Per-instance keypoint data
____

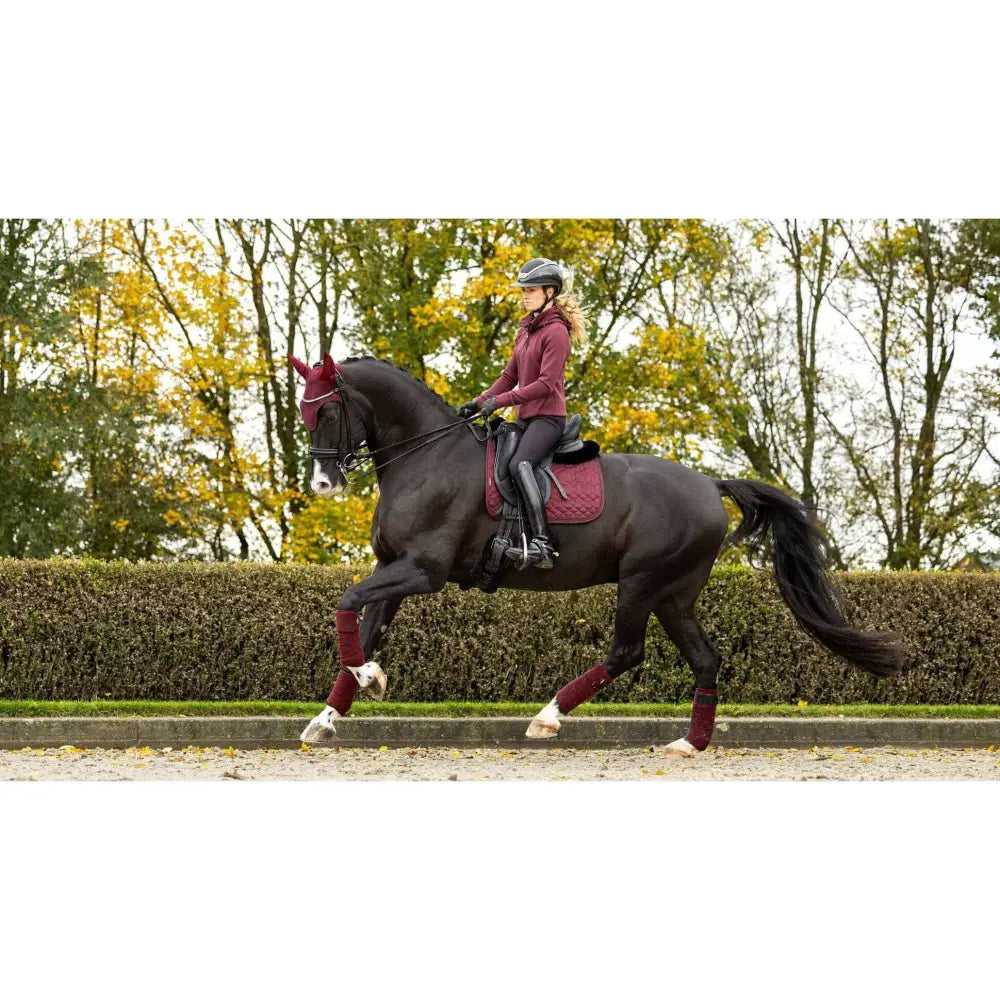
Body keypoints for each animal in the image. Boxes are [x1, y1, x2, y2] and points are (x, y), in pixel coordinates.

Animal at [292, 356, 908, 752]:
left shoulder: (423, 571)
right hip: (674, 594)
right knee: (705, 659)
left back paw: (547, 717)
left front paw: (367, 679)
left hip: (641, 582)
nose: (323, 484)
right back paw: (689, 744)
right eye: (305, 411)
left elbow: (346, 603)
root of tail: (710, 485)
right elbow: (361, 624)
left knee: (627, 652)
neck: (427, 457)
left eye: (327, 412)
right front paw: (333, 711)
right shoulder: (392, 568)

____

_Prompt_.
Looking at the records above, return exactly the lines from the line with "left hip: (641, 582)" to the line with "right front paw: (333, 711)", both ends included.

_Answer below_.
left hip: (641, 582)
nose: (323, 484)
right back paw: (689, 744)
right eye: (305, 411)
left elbow: (346, 603)
root of tail: (710, 485)
right elbow: (361, 624)
left knee: (627, 652)
neck: (427, 457)
left eye: (327, 412)
right front paw: (333, 711)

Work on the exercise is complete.